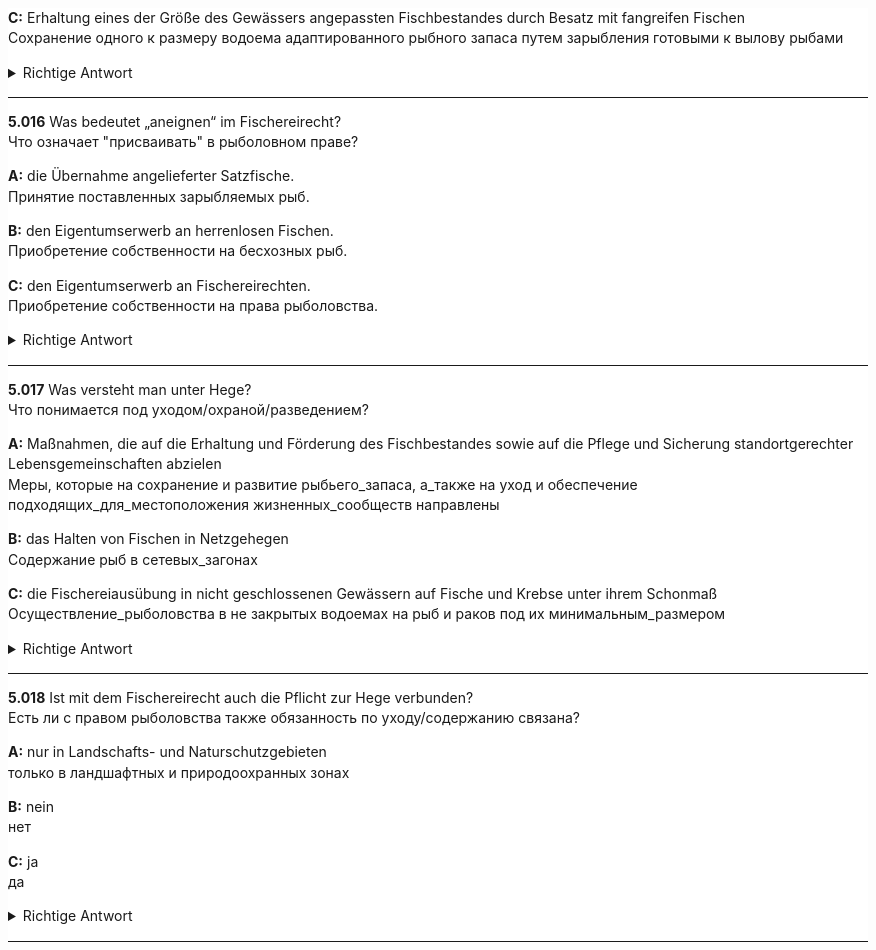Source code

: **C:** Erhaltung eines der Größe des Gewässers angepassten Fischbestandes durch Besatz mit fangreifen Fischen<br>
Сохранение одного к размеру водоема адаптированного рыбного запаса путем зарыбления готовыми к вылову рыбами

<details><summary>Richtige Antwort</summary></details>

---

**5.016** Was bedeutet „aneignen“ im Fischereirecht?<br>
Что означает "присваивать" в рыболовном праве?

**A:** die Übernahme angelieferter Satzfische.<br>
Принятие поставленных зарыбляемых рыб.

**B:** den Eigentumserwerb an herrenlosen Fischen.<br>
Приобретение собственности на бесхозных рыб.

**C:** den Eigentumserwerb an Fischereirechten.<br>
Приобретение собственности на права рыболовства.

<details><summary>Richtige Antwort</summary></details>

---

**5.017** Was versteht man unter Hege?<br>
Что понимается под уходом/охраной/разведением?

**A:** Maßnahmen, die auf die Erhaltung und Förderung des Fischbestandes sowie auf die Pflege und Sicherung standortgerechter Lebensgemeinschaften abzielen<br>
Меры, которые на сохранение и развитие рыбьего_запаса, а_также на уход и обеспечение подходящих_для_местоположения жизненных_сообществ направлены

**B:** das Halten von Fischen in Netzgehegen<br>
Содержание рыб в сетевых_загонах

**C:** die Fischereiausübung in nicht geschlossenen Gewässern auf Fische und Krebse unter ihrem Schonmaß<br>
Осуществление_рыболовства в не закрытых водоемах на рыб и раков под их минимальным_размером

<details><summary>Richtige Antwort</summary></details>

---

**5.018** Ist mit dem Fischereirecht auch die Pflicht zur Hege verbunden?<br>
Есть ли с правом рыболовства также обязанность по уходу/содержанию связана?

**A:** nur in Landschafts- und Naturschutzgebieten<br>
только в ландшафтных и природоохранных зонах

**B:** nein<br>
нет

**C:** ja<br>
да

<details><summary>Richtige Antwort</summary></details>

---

==

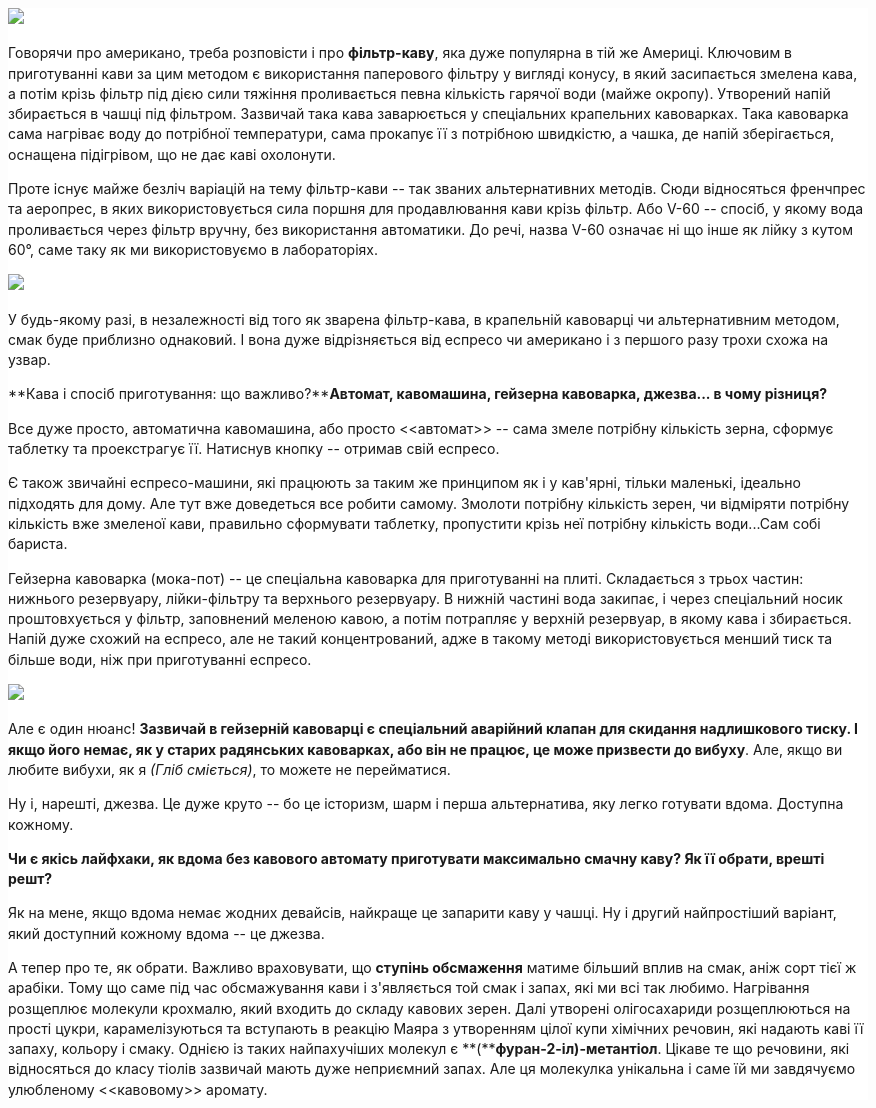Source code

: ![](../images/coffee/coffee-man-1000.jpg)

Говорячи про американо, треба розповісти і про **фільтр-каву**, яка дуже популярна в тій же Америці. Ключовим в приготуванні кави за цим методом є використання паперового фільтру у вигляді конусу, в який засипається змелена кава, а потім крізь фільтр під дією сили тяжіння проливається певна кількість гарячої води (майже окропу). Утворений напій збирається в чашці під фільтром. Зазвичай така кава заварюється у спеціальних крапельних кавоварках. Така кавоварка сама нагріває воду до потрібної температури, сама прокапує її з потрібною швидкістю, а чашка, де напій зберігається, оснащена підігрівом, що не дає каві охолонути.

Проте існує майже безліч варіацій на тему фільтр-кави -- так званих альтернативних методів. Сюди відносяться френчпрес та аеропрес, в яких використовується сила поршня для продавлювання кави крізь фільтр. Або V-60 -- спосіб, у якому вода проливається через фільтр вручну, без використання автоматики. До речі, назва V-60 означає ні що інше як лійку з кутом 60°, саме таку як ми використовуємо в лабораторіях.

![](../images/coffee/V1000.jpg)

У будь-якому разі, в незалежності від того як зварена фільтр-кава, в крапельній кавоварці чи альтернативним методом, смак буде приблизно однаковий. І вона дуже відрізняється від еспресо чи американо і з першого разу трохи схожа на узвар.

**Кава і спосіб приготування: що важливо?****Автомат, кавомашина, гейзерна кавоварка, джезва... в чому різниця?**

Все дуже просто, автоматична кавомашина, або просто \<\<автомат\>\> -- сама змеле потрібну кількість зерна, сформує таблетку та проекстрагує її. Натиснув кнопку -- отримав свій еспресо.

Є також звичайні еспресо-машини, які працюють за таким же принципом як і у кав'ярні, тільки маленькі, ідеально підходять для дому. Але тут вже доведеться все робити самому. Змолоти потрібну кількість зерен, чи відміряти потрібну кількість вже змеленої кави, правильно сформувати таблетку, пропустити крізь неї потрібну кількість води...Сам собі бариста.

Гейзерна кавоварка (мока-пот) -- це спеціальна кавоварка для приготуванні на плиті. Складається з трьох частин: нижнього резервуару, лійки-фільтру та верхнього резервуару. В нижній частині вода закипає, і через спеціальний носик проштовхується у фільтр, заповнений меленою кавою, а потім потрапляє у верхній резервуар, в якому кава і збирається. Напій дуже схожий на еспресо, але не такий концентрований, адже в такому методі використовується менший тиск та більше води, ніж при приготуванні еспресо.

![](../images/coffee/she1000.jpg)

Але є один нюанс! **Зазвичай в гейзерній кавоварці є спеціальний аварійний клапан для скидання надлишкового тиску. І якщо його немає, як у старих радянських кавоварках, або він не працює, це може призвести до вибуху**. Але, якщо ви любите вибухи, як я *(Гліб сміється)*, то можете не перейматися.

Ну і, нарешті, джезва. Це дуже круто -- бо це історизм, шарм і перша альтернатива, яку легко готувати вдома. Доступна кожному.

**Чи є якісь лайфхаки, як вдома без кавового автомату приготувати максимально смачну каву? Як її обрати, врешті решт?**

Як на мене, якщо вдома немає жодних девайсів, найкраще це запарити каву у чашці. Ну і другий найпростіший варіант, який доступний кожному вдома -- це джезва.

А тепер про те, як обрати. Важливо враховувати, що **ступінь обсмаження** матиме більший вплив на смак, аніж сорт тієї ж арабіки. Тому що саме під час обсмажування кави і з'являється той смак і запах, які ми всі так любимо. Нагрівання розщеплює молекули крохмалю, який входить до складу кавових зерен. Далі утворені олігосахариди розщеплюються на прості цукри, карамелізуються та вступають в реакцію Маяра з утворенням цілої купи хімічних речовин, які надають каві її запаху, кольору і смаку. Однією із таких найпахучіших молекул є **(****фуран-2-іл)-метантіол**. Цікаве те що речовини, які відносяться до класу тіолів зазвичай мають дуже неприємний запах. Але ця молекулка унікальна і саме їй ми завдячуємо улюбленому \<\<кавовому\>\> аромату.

| TASK TO COMPLETE |
Please list every line of the rows above that contains the string "Fischen". Case counts.

| RESULT OF THE EXERCISE |
: **C:** Erhaltung eines der Größe des Gewässers angepassten Fischbestandes durch Besatz mit fangreifen Fischen<br>
**B:** den Eigentumserwerb an herrenlosen Fischen.<br>
**B:** das Halten von Fischen in Netzgehegen<br>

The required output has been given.